I just read a balanced article about Walmart at the Gristmill blog today. Yep, you heard me right: a fair treatment of Walmart from an environmental magazine. I was surprised, too. I've been struggling with my Walmart feelings for a while now. I'm not an extremist who thinks of W as the Evil Empire, marching hand in hand with that other W. Yet I'm not unaware of labor problems, both foreign and domestic, and the impact that this huge company has on the world. I would prefer to spend my money locally, as long as I can get a good value for my dollar. Mostly, I resent other people telling me that as a thinking or caring human, I cannot support Walmart, as my husband's union recently asked us to.

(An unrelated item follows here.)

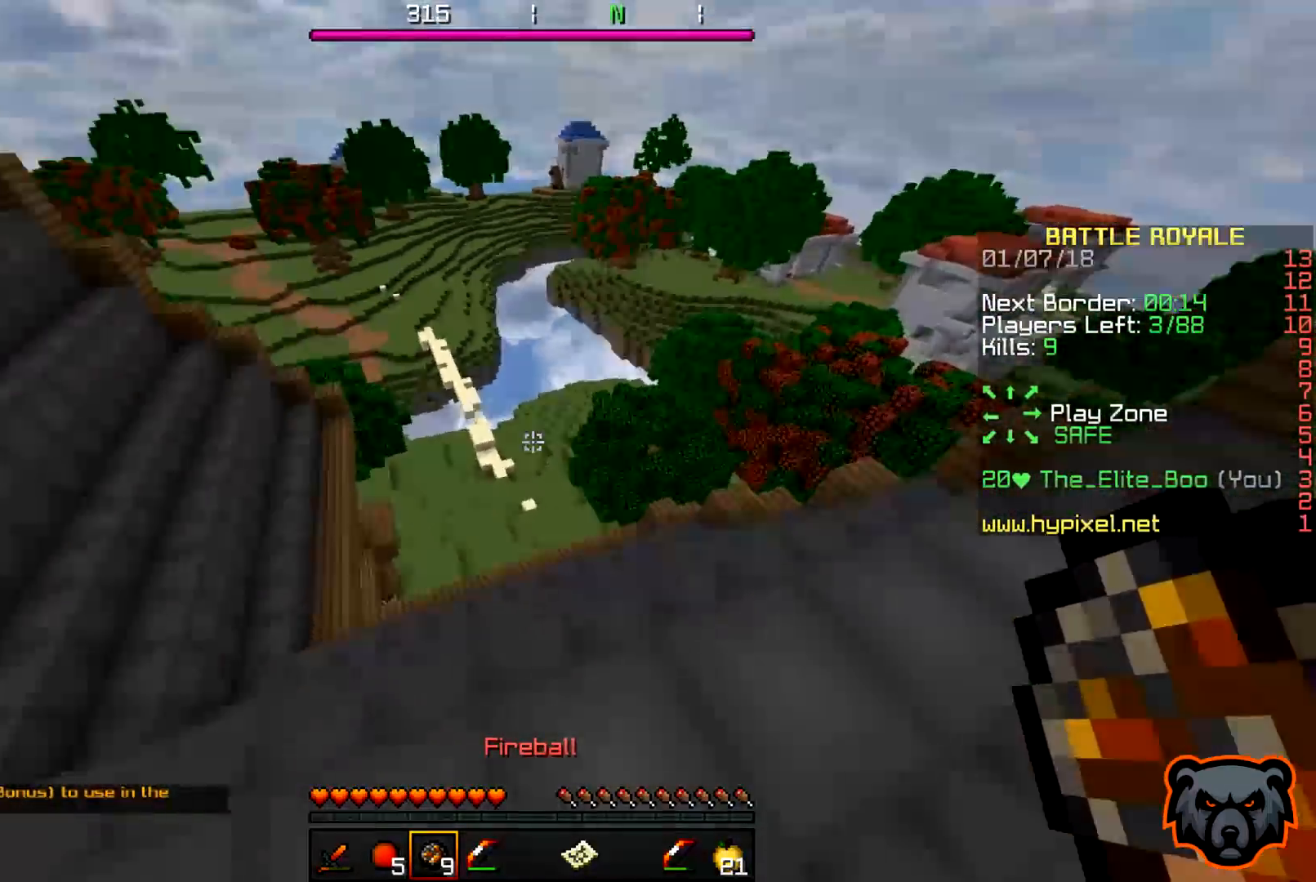
{"keys": ["a", "w"], "events": [[217, "a", "down"], [383, "d", "up"]]}
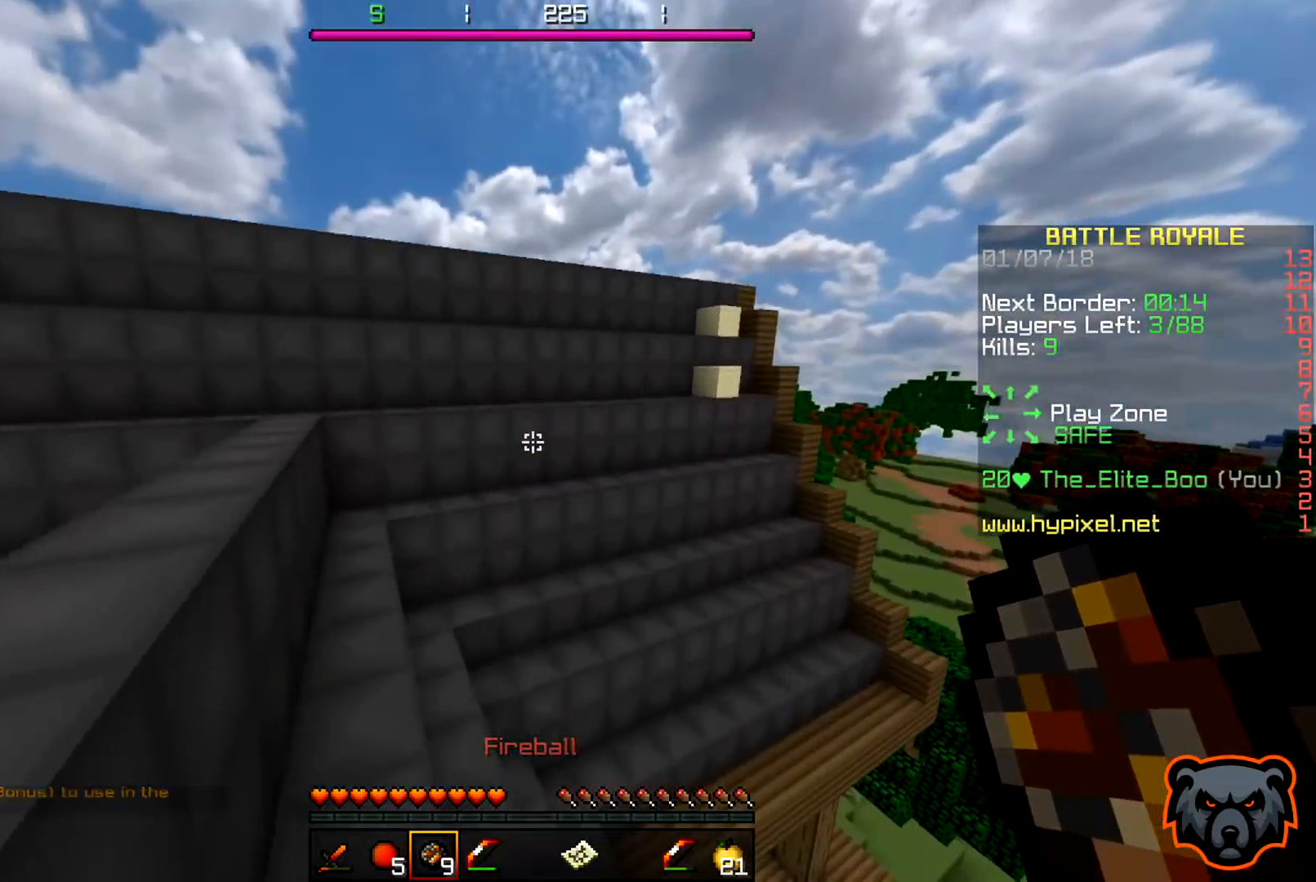
{"keys": ["a", "w"], "events": []}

Anyone who visits my neighborhood Walmart would concur with the anti-Walmart hype: completely understaffed or foreign workers, shelves often empty or out of stock, two measly checkout lines open in a strip of 100 registers. If this were the only Walmart I visited, and I had all my city's other stores to compare it to, even I might be out there on the picket line.
When you live in small town, you don't have all those choices to make, a notion that escapes most of the anti-Walmart crowd. It's not as if the locally owned Bi-Rite carries organic vegetables anyway. As a teen I watched my hometown built the first SuperWalmart in the state. I still see many of the friendly faces that worked there at the beginning, employees that bring a level of career professionalism to their positions that our urban, part-time workforce lacks. The Walmart employees I knew moved there from even lower-paying jobs at local shops or long-closed factories. At least some of them were happy to work at a company that OFFERED insurance and even stock options without having to commute an hour into the city.
The Walmart Supercenter broadened our horizons with products we had never seen before: fresh pineapple for under $10, more than one kind of lettuce, and French bread baked hot on the hour. My family was so excited that we would buy a loaf and eat it in the car after school--crumbs everywhere. For once, a low-income family (mine) had an economical choice between wearing someone else's castoff shoes and the $75 loafers from the downtown boutique. I could pick out a pair of glasses that weren't the cheapest old-lady frames at the optometrist's office. I could have my senior portrait from the $5.99 special instead of begging my mom for a school photography package we honestly couldn't afford. That Walmart meant more choices to my family, and I'm sure we weren't alone.
I hope the Gristmill blog is right--that Walmart will step up and make decisions that are better for everyone. Walmart certainly made our little town a better place to shop.